_Data to process_.
***

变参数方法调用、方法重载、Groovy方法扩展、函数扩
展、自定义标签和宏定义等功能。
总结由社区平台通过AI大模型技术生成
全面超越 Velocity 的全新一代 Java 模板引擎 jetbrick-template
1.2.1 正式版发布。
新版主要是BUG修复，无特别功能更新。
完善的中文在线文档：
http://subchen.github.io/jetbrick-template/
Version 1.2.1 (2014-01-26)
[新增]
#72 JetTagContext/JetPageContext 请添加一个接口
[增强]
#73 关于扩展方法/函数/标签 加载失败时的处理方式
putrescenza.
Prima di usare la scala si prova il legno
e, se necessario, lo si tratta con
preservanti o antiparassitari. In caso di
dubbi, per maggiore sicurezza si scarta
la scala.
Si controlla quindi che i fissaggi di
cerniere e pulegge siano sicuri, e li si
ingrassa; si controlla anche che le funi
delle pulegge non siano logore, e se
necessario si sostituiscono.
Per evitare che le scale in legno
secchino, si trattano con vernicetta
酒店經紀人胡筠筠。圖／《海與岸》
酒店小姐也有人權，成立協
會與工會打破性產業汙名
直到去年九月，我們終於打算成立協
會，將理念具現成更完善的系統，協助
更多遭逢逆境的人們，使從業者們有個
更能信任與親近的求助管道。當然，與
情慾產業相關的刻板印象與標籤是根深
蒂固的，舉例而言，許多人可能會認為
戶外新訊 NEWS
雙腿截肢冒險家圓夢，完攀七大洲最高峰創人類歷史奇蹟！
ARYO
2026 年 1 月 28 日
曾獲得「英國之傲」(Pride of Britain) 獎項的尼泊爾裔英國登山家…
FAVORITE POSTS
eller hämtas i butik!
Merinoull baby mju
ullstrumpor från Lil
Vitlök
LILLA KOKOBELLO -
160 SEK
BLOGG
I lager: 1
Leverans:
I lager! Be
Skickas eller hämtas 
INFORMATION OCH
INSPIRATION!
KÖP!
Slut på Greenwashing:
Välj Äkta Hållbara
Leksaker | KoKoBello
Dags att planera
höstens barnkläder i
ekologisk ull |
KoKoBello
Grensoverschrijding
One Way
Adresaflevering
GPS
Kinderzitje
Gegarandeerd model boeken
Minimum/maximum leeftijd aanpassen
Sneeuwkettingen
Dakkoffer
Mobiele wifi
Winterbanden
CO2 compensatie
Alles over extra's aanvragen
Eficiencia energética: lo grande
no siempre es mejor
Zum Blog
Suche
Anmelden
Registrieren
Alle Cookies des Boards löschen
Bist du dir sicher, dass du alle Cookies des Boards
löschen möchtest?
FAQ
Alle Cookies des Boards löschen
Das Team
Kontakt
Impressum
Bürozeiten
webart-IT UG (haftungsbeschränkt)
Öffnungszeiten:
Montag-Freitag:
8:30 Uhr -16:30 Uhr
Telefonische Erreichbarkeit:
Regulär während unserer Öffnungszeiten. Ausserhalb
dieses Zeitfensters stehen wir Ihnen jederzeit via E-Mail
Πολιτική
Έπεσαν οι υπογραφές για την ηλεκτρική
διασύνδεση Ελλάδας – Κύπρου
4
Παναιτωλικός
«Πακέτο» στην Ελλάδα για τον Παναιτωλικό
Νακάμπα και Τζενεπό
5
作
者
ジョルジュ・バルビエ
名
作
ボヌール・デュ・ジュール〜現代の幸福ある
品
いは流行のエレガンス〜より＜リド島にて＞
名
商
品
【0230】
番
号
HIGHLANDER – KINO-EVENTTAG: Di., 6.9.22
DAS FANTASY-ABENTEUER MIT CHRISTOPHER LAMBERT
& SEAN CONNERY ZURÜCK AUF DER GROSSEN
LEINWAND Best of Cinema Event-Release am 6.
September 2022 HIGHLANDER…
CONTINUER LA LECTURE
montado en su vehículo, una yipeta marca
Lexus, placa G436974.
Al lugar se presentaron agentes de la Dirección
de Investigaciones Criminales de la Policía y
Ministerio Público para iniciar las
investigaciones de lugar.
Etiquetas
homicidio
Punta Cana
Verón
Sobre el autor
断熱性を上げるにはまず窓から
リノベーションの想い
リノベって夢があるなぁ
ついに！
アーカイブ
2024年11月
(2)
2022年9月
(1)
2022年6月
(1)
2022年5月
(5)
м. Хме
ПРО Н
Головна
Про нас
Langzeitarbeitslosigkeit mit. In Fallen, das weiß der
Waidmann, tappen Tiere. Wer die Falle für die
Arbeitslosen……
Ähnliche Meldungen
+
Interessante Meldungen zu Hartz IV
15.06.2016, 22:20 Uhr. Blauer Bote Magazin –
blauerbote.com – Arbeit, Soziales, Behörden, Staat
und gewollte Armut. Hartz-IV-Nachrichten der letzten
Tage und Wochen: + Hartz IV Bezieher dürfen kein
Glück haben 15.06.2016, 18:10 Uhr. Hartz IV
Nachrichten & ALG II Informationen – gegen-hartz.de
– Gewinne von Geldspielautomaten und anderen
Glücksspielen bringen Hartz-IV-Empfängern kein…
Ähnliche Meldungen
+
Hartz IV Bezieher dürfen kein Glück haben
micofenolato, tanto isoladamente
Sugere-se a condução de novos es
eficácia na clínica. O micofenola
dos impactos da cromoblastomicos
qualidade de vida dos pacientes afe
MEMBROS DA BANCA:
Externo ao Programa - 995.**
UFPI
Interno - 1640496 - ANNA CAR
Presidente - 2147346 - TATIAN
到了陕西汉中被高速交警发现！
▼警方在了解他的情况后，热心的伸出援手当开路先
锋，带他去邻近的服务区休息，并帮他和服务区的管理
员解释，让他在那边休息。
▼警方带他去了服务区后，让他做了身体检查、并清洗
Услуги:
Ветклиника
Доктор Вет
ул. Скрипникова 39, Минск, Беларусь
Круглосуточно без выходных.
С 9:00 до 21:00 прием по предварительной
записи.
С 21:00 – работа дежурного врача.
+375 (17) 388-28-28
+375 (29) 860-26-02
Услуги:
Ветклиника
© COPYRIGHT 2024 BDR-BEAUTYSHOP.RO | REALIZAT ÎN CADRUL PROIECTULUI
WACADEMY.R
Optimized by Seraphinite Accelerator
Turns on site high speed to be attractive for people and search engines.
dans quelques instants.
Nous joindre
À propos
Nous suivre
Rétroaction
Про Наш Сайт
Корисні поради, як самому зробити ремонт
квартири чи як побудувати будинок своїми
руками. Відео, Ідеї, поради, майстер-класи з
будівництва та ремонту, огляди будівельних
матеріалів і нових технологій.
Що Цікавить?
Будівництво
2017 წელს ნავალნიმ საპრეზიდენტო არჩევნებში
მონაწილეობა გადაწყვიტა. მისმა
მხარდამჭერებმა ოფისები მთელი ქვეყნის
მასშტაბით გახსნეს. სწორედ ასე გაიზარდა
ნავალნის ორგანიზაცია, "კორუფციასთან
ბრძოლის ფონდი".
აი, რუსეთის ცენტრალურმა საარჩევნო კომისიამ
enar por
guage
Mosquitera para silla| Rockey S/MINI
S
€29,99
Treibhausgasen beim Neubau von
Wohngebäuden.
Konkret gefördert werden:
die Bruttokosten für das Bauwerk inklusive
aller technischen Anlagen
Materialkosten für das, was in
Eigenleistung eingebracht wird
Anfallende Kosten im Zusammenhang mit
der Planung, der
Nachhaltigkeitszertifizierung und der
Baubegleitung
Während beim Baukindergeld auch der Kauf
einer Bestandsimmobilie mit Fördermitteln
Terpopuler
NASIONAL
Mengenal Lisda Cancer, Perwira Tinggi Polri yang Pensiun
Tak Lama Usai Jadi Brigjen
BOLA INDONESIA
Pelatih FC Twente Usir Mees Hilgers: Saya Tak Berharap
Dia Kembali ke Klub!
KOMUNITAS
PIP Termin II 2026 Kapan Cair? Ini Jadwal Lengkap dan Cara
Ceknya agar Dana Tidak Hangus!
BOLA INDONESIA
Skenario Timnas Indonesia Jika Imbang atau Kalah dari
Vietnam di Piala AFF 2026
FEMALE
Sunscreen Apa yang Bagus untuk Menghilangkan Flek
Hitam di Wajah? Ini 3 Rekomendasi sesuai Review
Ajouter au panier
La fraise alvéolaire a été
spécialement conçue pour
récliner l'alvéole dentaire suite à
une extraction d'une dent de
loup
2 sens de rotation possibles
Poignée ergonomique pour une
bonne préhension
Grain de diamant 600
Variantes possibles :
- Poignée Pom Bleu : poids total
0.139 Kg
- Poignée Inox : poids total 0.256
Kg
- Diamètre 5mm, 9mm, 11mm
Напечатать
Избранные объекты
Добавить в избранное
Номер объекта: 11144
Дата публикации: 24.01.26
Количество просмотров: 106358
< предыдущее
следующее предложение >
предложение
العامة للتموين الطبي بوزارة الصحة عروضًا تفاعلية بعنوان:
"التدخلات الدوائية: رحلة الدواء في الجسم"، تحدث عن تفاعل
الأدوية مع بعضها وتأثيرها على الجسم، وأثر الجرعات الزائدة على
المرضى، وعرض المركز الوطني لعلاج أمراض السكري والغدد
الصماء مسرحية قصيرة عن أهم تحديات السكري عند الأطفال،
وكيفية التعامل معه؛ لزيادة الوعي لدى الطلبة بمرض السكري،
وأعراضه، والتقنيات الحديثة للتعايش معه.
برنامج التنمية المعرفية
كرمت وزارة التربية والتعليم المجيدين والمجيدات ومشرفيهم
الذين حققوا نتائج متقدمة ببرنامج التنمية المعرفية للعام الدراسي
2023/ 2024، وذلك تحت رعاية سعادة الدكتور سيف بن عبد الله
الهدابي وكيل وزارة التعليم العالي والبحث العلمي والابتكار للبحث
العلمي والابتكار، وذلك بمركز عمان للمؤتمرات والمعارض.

***

Repeat the data above word for word, from the first line through the line containing "Prima di usare la scala si prova il legno", including that line.

变参数方法调用、方法重载、Groovy方法扩展、函数扩
展、自定义标签和宏定义等功能。
总结由社区平台通过AI大模型技术生成
全面超越 Velocity 的全新一代 Java 模板引擎 jetbrick-template
1.2.1 正式版发布。
新版主要是BUG修复，无特别功能更新。
完善的中文在线文档：
http://subchen.github.io/jetbrick-template/
Version 1.2.1 (2014-01-26)
[新增]
#72 JetTagContext/JetPageContext 请添加一个接口
[增强]
#73 关于扩展方法/函数/标签 加载失败时的处理方式
putrescenza.
Prima di usare la scala si prova il legno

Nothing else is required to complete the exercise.